# a couple new ones



## bassinjody (Aug 25, 2005)

i took a few weeks off from building cranks. hears a couple that i just finished,
one supposed to be a crappie one a craw pattern , one day ill get it right.















.


----------



## Swede (Jan 17, 2008)

Crappie would interest our perch here even other species too& the craw would the browns chow with delight
Both look great to me


----------



## whittler (Feb 10, 2008)

I must have missed something, what's not right? They look great to me


----------



## hazmail (Oct 26, 2007)

Thats the part of the addiction, we are never satisfied with what we do, it's never quite right, so on we go.
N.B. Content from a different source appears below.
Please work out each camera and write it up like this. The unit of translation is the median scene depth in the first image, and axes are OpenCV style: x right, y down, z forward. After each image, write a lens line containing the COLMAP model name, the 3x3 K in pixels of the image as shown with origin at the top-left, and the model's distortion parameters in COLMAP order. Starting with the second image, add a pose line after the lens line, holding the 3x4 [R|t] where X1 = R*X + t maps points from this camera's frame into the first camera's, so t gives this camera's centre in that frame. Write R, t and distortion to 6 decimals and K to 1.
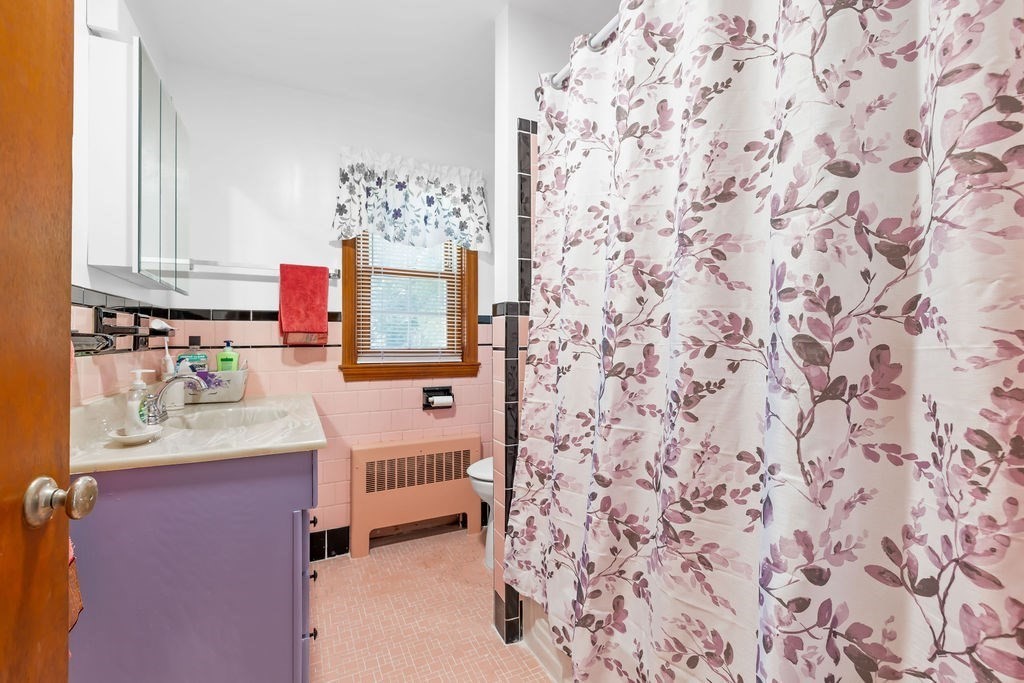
lens RADIAL K [[422.3, 0, 511.5], [0, 422.3, 340.3], [0, 0, 1]] dist [-0.002224, 0.000357]
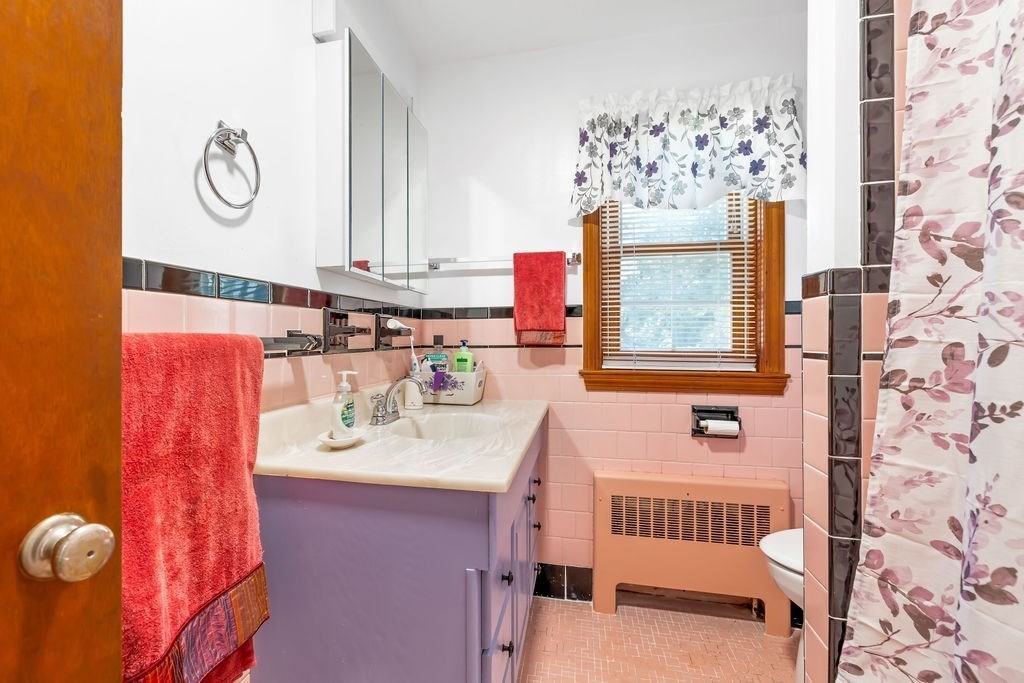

Imagine what it would be like if we got it spot on first time *. They both look great to me, especially the Orange one, very natural color and both great finish. pete


----------



## etch (Oct 13, 2007)

awesome craw, love the way you did it

Etch


----------



## rjbass (Aug 1, 2007)

The craw rocks....nice, different side pattern and eyes.

Rod


----------



## bassinjody (Aug 25, 2005)

thanks for the complaments guys. every one i do i try to do better, i guess like haz said if you think it top notch i guess there aint no reason to do better.


----------



## vc1111 (Apr 13, 2004)

I like both of these. The graphics on the craw are really sharp.


----------



## TIGGER (Jan 17, 2006)

Dang Jody!!!!!!!!! Those look great!!!!!!! You definetly have your own style! I love that crawl. Man I can't wait till you get those out fishing!
John


----------



## fugarwi7 (Sep 20, 2006)

That craw is really cool...shouldn't you be holding it with chopsticks though?  
Nice work!!


----------